Required actions:
1) In the forum thread on free ACS re-assessment, which code did fuel4mind nominate for the review?
2) From the forum thread on free ACS re-assessment, transcribe the passage starting with "As per the old" and going on through "on 20th may.".

Document passage:
===
# Has anybody applied for free ACS re-assessment?



## fuel4mind (Apr 7, 2010)

Hi Readers,

I have applied for the free review arranged as a part of transitional arrangement from ASCO to ANZSCO code and I have sent the following documents to ACS,

1. Certified copy of ACS result letter
2. A duly filled review form with the newly nominated ANZSCO code.
3. Cover Letter


I was advised by ACS not to send the original ACS letter. I have applied for the free review as my result letter is dated 18th May 2010 and I believe I am eligible for a free review.

As per the old ASCO regulations, I was assessed against 2231-79 [Java and J2EE specialist] and now I have nominated myself as Software Engineer [261313] and I am expecting a positive outcome.

Just wanted to know, Anyone else has done the same?


----------



## Rub (Apr 18, 2010)

I was assessed as 2231-79 (Data Warehousing Specialist) on 20th may.

I have applied for free review by submitting same documents as you, and I have nominated code 261112 - Systems Analyst. But I'm not sure if I'll get a positive outcome or the code that I've asked for.

Have you received any email acknowledgement from ACS confirming receipt of your application? I sent mine on 30th june but haven't heard from them yet.



fuel4mind said:


> Hi Readers,
> 
> I have applied for the free review arranged as a part of transitional arrangement from ASCO to ANZSCO code and I have sent the following documents to ACS,
> 
> ...


----------



## rajg (Dec 21, 2009)
===
Data provided:
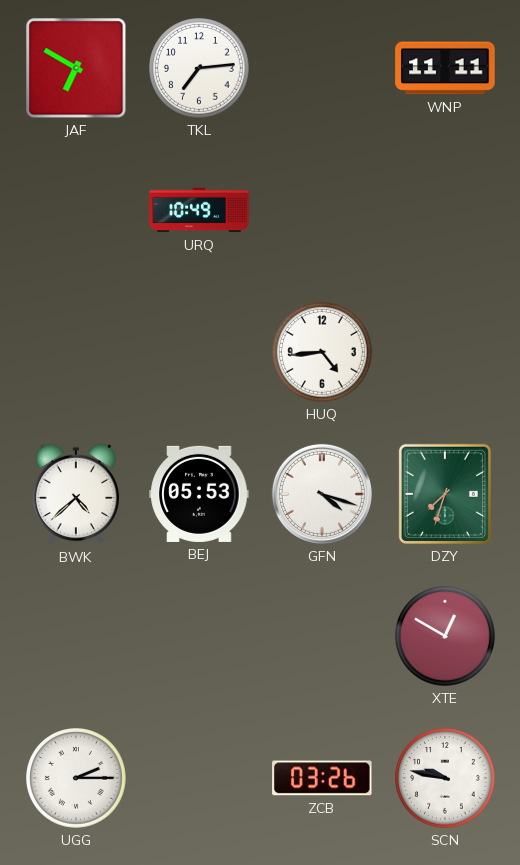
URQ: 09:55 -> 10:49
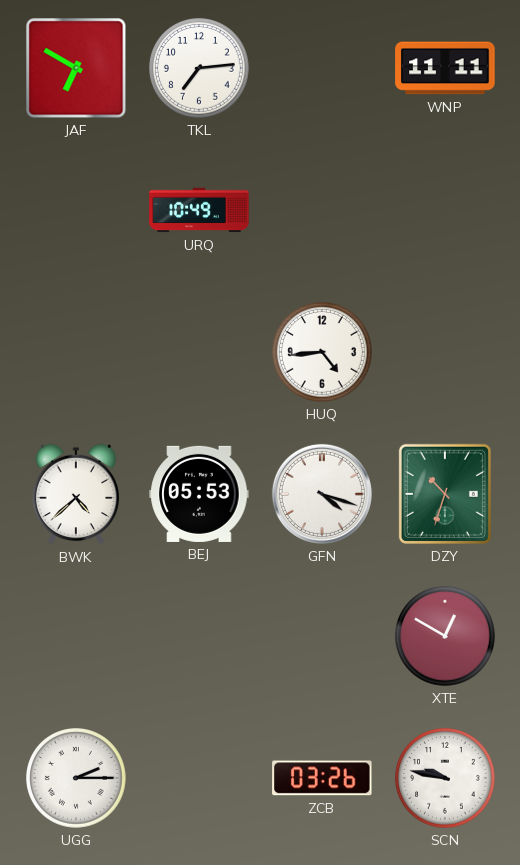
DZY: 7:33 -> 10:33
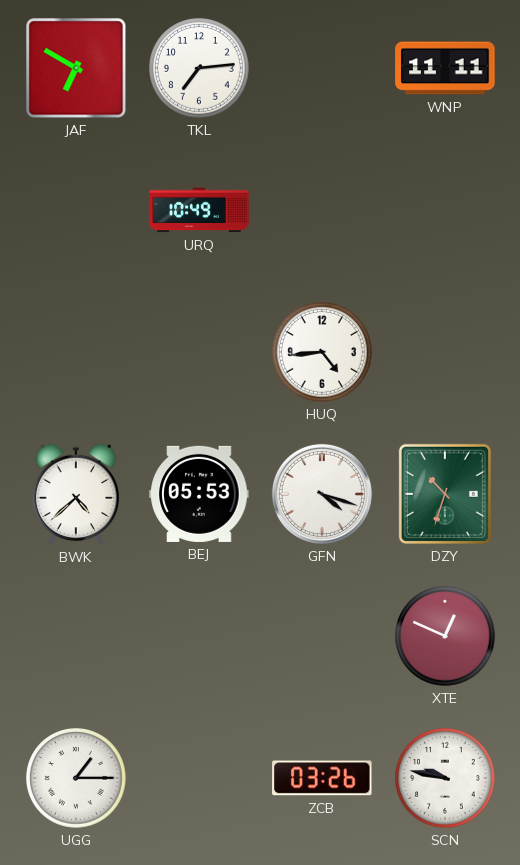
XTE: 12:50 -> 12:49
UGG: 2:15 -> 1:15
===
Solutions for each task:
1) Software Engineer [261313]

2)
As per the old ASCO regulations, I was assessed against 2231-79 [Java and J2EE specialist] and now I have nominated myself as Software Engineer [261313] and I am expecting a positive outcome.

Just wanted to know, Anyone else has done the same?


----------



## Rub (Apr 18, 2010)

I was assessed as 2231-79 (Data Warehousing Specialist) on 20th may.